Wszyscy oskarżeni w „aferze bakszyszowej” uznani winnymi – tak zadecydował Wojskowy Sąd Okręgowy w Warszawie. Chodzi o oficerów służących w Iraku i pracujących tam cywilów, podejrzanych o przyjmowanie łapówek od lokalnych przedsiębiorców. W zamian za pieniądze mieli ustawiać przetargi na odbudowę kraju.

Najdłużej do więzienia – na 4 lata - trafi płk Mariusz S., który dowodził w polskim kontyngencie grupą CIMIC (Centralna Grupa Wsparcia i Współpracy Cywilno-Wojskowej), zajmującą się organizacją przetargów w Iraku. Sąd wydalił go także ze służby wojskowej.
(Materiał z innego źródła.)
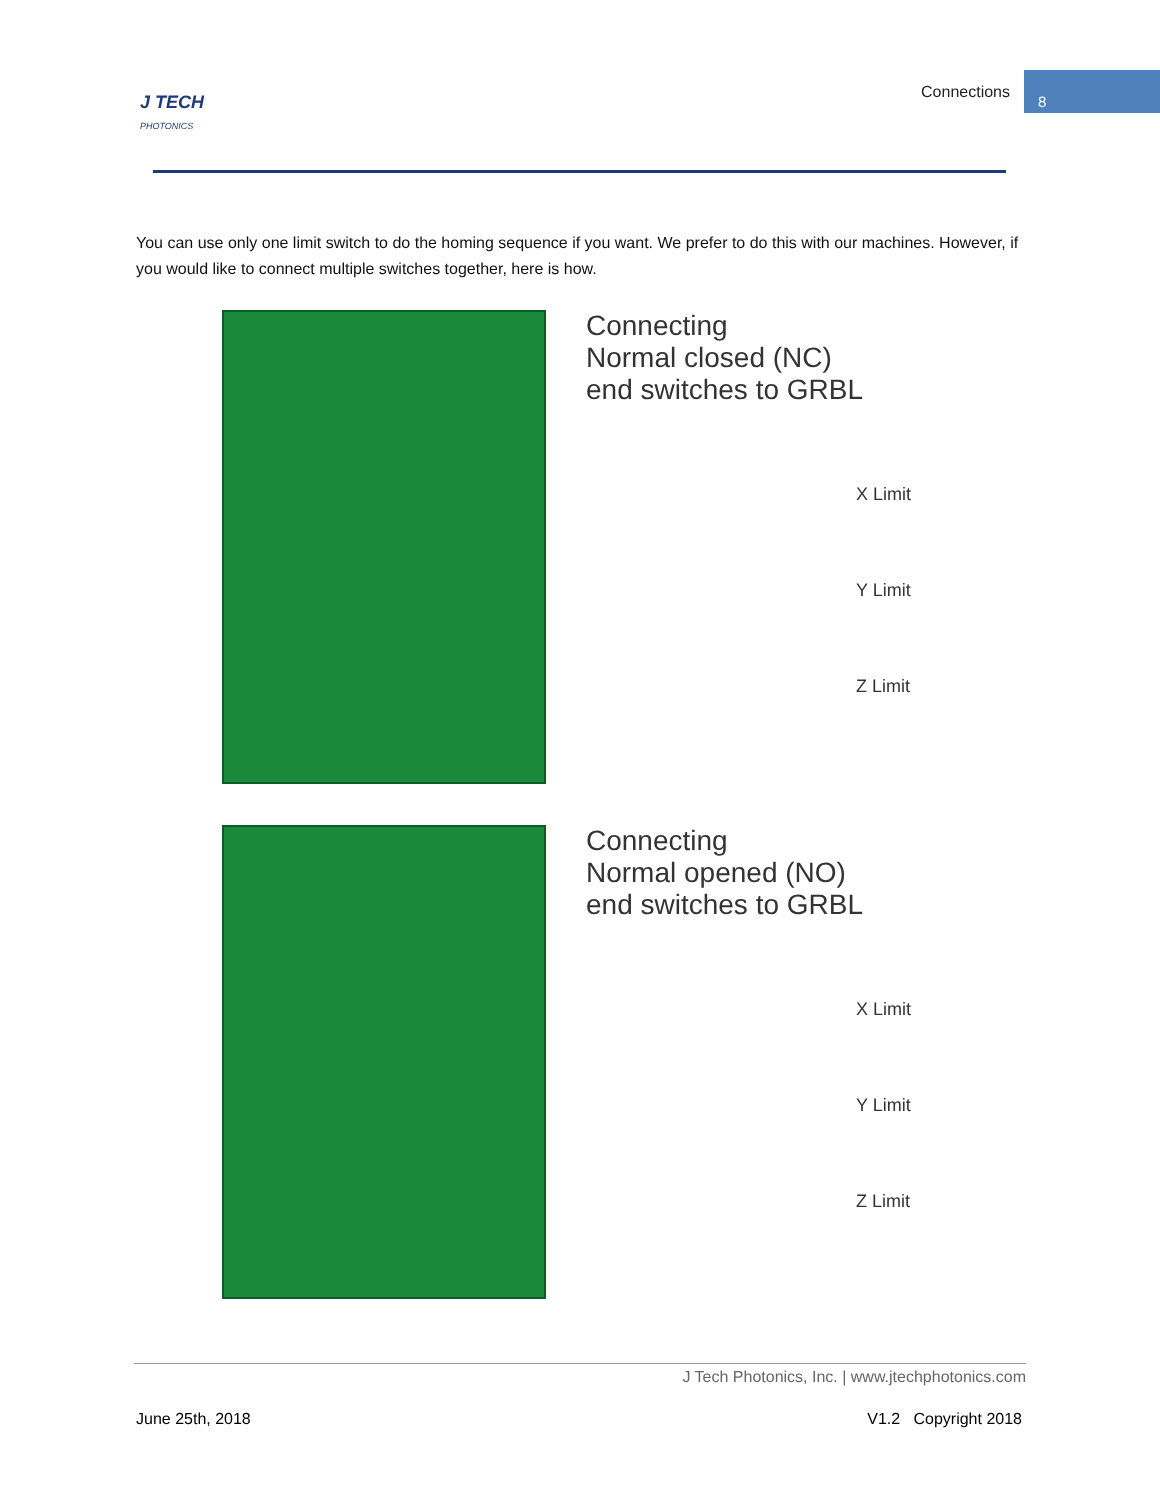Connections 8
J TECH
PHOTONICS
You can use only one limit switch to do the homing sequence if you want. We prefer to do this with our machines. However, if you would like to connect multiple switches together, here is how.
Connecting
Normal closed (NC)
end switches to GRBL
X Limit
Y Limit
Z Limit
Connecting
Normal opened (NO)
end switches to GRBL
X Limit
Y Limit
Z Limit
J Tech Photonics, Inc. | www.jtechphotonics.com
June 25th, 2018 V1.2 Copyright 2018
Jestem w tej sprawie całkowicie niewinny. Moi podwładni obciążyli mnie i swoich podwładnych – to jest dla mnie zachowanie niegodne żołnierza - powiedział po ogłoszeniu wyroku Mariusz S.

W czasie procesu pułkownik odpierał zarzuty, jakoby stał na czele przestępczej spółdzielni. - Pieniądze w Iraku to nie jest rzecz, którą można zrobić w sposób li i wyłącznie nieuczciwy - tłumaczył. Tu jednak chodzi o bardzo duże pieniądze – prokuratura ustaliła, że oskarżeni zagarnęli w sumie co najmniej 780 tysięcy dolarów.

Na 2 lata więzienia skazany został tłumacz języka arabskiego Saida al-K., oraz na 3 lata więzienia Wojciecha S, cywila pracującego podczas III zmiany polskiego kontyngentu wojskowego w Iraku.